- Упражнение A -
Перепишите дословно весь отрывок текста об украинском регионализме, начиная со слов «Абсолютно согласна с» и вплоть до слов «четвертым восточнославянским языком.» включительно.

И еще один аспект, который я считаю достаточно важным для понимания глубинных источников, питающих украинский регионализм. Если обратимся к украинской традиционной культуре, к корпусу верований, мифологических представлений, к корпусу обрядов, то увидим, что у украинского этноса изначально отсутствовала единая модель традиционной культуры, последняя была ориентирована на разные этнокультурные ареалы. Особенно хорошо это видно на примере Закарпатья и Галиции. Типы мифологических моделей в культуре карпатских украинцев принципиально отличаются от того, что мы видим в Центральной и Восточной Украине. Традиционная культура и мифологическая система Закарпатья ориентированы не на восточнославянскую традиционную культуру, а на балканскую, о чем свидетельствует генетически родственный балканской традиции тип и набор мифологических персонажей. Население Карпат изначально по типу традиционного мышления оторвано от Большой Украины. Это серьезная проблема, которой почти не касаются исследователи, когда говорят о формировании украинской и белорусской наций, но это та почва, которая «подпитывает» региональные процессы.

 

Абсолютно согласна с тем, что необходимо изучать взаимодействие массовых и элитных слоев общества, необходимо анализировать, как импульсы, возникающие в традиционном, массовом этнокультурном {110} мышлении передаются к культурным элитам и наоборот. В противном случае мы просто не будем иметь объективной картины.

 

М. Ю. Досталь: Русины себя украинцами не считают: с точки зрения этнического самосознания, они не украинцы. Мне представляется, что это уже не регионализм, здесь мы сталкиваемся с проблемой иного уровня: формированием по меньшей мере народности. Если Галиция послужила Пьемонтом для развития украинской нации, украинского самосознания, то Закарпатье дало почву для складывания особой этнической общности. Идеологи русинского движения считают свой язык четвертым восточнославянским языком.

- Упражнение B -
Перепишите строки из набора данных в виде таблицы Markdown со столбцами «Номер» и «Текст строки». Возьмите всё, начиная со строки, где стоит «right wrist: (490, 128, 8)», и вплоть до последней строки набора включительно, а пустые строки пропустите.

(Записи из набора данных)
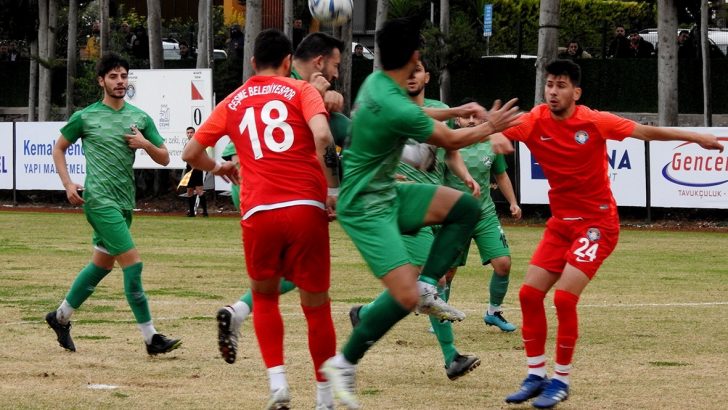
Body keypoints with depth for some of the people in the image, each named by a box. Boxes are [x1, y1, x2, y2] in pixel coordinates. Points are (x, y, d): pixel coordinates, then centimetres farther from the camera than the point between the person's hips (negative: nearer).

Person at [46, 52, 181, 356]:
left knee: (102, 265, 16)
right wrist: (68, 184, -2)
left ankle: (61, 317, 35)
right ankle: (150, 338, -13)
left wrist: (145, 144, -8)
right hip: (99, 199, -6)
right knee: (132, 263, -14)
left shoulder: (140, 118, 9)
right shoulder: (85, 117, -2)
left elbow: (164, 159, 12)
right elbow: (59, 149, 11)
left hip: (124, 202, 6)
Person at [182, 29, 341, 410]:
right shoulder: (301, 91, 6)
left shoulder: (232, 103, 16)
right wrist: (334, 189, -6)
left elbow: (190, 153, 20)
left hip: (259, 213, 2)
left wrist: (218, 167, 41)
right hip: (307, 207, -2)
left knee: (264, 296, 23)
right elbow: (322, 135, -13)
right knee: (316, 304, 11)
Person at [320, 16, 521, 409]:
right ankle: (344, 364, -5)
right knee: (405, 296, -18)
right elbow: (450, 140, -9)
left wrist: (456, 110, 28)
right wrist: (490, 128, 8)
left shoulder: (376, 82, 1)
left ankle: (426, 287, 7)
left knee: (466, 207, 7)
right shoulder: (396, 108, -27)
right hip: (366, 208, -10)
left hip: (386, 193, 10)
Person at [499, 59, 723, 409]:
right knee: (529, 293, -1)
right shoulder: (535, 123, -7)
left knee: (564, 297, -15)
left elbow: (646, 132, -9)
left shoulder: (594, 122, -15)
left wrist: (696, 138, -9)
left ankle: (560, 381, -1)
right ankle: (536, 376, 13)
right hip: (561, 222, 5)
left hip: (597, 223, -5)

- Решение A -
Абсолютно согласна с тем, что необходимо изучать взаимодействие массовых и элитных слоев общества, необходимо анализировать, как импульсы, возникающие в традиционном, массовом этнокультурном {110} мышлении передаются к культурным элитам и наоборот. В противном случае мы просто не будем иметь объективной картины.

 

М. Ю. Досталь: Русины себя украинцами не считают: с точки зрения этнического самосознания, они не украинцы. Мне представляется, что это уже не регионализм, здесь мы сталкиваемся с проблемой иного уровня: формированием по меньшей мере народности. Если Галиция послужила Пьемонтом для развития украинской нации, украинского самосознания, то Закарпатье дало почву для складывания особой этнической общности. Идеологи русинского движения считают свой язык четвертым восточнославянским языком.

- Решение B -
| Номер | Текст строки |
|---|---|
| 1 | right wrist: (490, 128, 8) |
| 2 | left shoulder: (376, 82, 1) |
| 3 | left ankle: (426, 287, 7) |
| 4 | left knee: (466, 207, 7) |
| 5 | right shoulder: (396, 108, -27) |
| 6 | right hip: (366, 208, -10) |
| 7 | left hip: (386, 193, 10) |
| 8 | Person at [499, 59, 723, 409]: |
| 9 | right knee: (529, 293, -1) |
| 10 | right shoulder: (535, 123, -7) |
| 11 | left knee: (564, 297, -15) |
| 12 | left elbow: (646, 132, -9) |
| 13 | left shoulder: (594, 122, -15) |
| 14 | left wrist: (696, 138, -9) |
| 15 | left ankle: (560, 381, -1) |
| 16 | right ankle: (536, 376, 13) |
| 17 | right hip: (561, 222, 5) |
| 18 | left hip: (597, 223, -5) |